Когда были выборы, меня спрашивали: «За кого бы вы проголосовали, если бы у вас было право голоса?» Я отвечал, что, будь я англичанином, был бы против него, потому что я понимаю, что Англии нужно от России. Последние 200 лет англичане делают все, лишь бы остановить Россию на пути к Европе. Будь я американцем — а вы знаете, что американцы творят по всему миру, все знают. Кто-то заявляет громко, а кому-то сказать не хватает смелости. НАТО, военный альянс западных стран — для чего он нужен? Для борьбы с терроризмом? Не очень убедительно. Поэтому человек, который пришел после Ельцина, после пляшущего президента, при котором двери президентской администрации были открыты для любого агентства. Пришел человек, готовый постоять за национальное достоинство, предоставить вам выбор, каким путем пойти. И я сказал, что я отдал бы свой голос за Путина.
— Во всем, чем вы занимаетесь, вы пользуетесь полной внутренней свободой, верно? В своих фильмах, своей музыке, своем общении с людьми. Но вы можете себе позволить говорить о вещах, не участвуя в этом процессе. А политики могут быть свободными?
— Своей свободой я обязан и тому, что никогда не занимался политикой. Стоит мне пойти в политику — и мой мир рухнет. Придется соблюдать какую-то дисциплину, следовать чьим-то словам. Понимаете, я мог говорить то, что чувствую; и, признаюсь вам, всю жизнь я занимался тем, чем хотел. И поэтому могу назвать свою жизнь успешной и счастливой.

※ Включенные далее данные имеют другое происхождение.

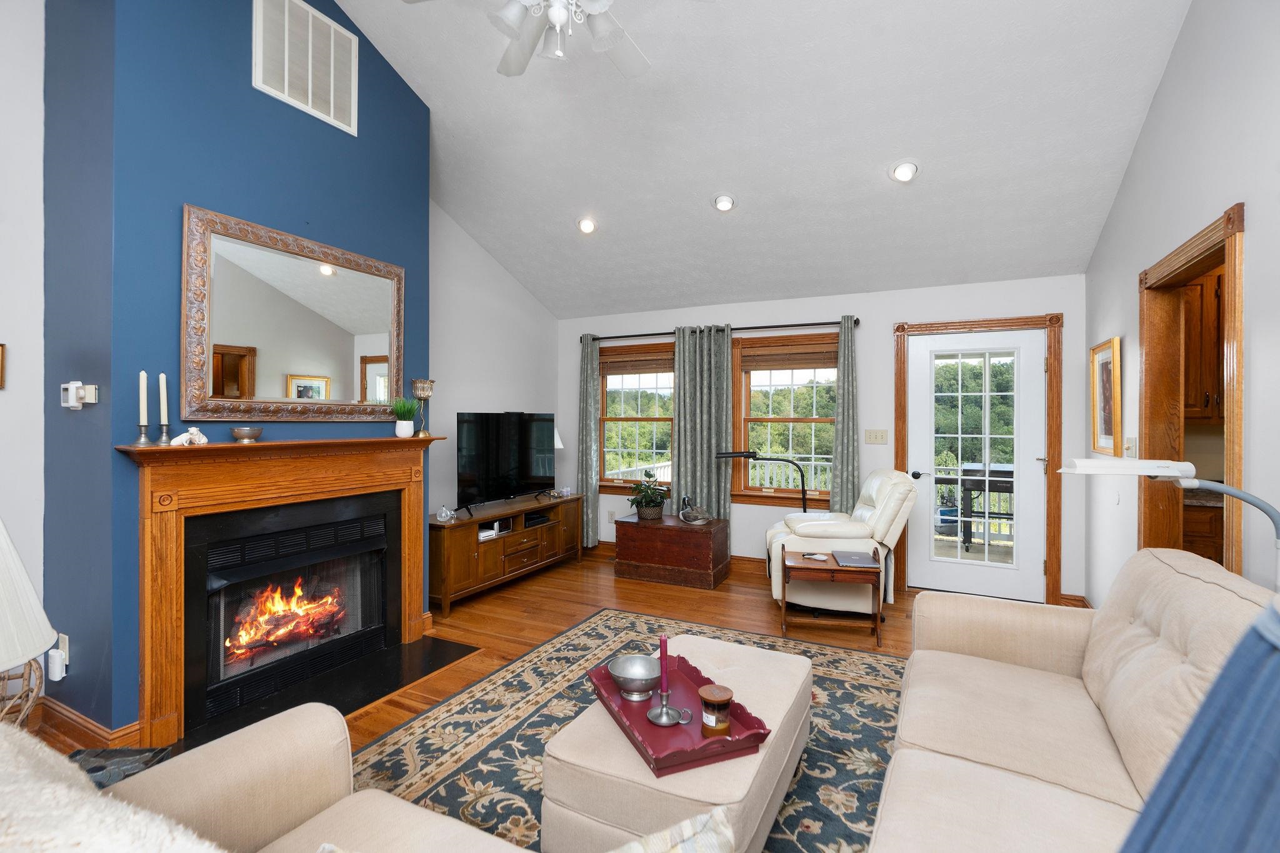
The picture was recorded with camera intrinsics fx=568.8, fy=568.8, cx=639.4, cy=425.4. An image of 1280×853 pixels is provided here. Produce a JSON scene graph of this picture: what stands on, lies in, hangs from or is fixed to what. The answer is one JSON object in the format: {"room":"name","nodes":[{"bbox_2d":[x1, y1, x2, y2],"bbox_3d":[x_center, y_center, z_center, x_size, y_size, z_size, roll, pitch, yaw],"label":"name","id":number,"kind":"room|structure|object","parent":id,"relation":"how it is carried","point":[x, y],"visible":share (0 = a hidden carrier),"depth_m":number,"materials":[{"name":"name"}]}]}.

— Я знаю, что, получив всемирную славу, вы выступали с лекциями в Колумбийском университете, снимали фильм в Голливуде с лучшими актерами. Почему вы там не остались?
— Я бы умер.
— Почему?
— Потому что там нет свободы. Голливуд с его величием производит глубокое впечатление, для меня это был источник знаний: фильмы пятидесятых-семидесятых, от Капры до Любича, лучших режиссеров в мире. Затем Голливуд превратился в то, чем является сейчас. Это фабрика; то, что они называют «киноиндустрией». И обсуждая вопросы между собой, они и говорят об индустрии. Должен признаться, я старомодный человек, для которого кино — большое приключение; и всякий раз, когда я начинаю съемки фильма, я не знаю, к чему могу прийти в конце. Это как сесть играть Чайковского, а в итоге перейти к Вивальди. Я на 100% погружен в процесс съемки. А там такое не разрешается. Там жесткая система по изготовлению фильмов, а я свои картины создаю.
Но сейчас я занят другим. Заканчивают строить второй город — на реке Дрине, на полуострове. Это на границе между Сербией и Боснией, Республикой Сербской. Я строю ферму, на которой планирую ухаживать за коровами и овцами. И заканчиваю фильм. Надеюсь, что жизнь моя будет настолько напряженной и разнообразной, что, когда придет пора умирать, я и не почувствую.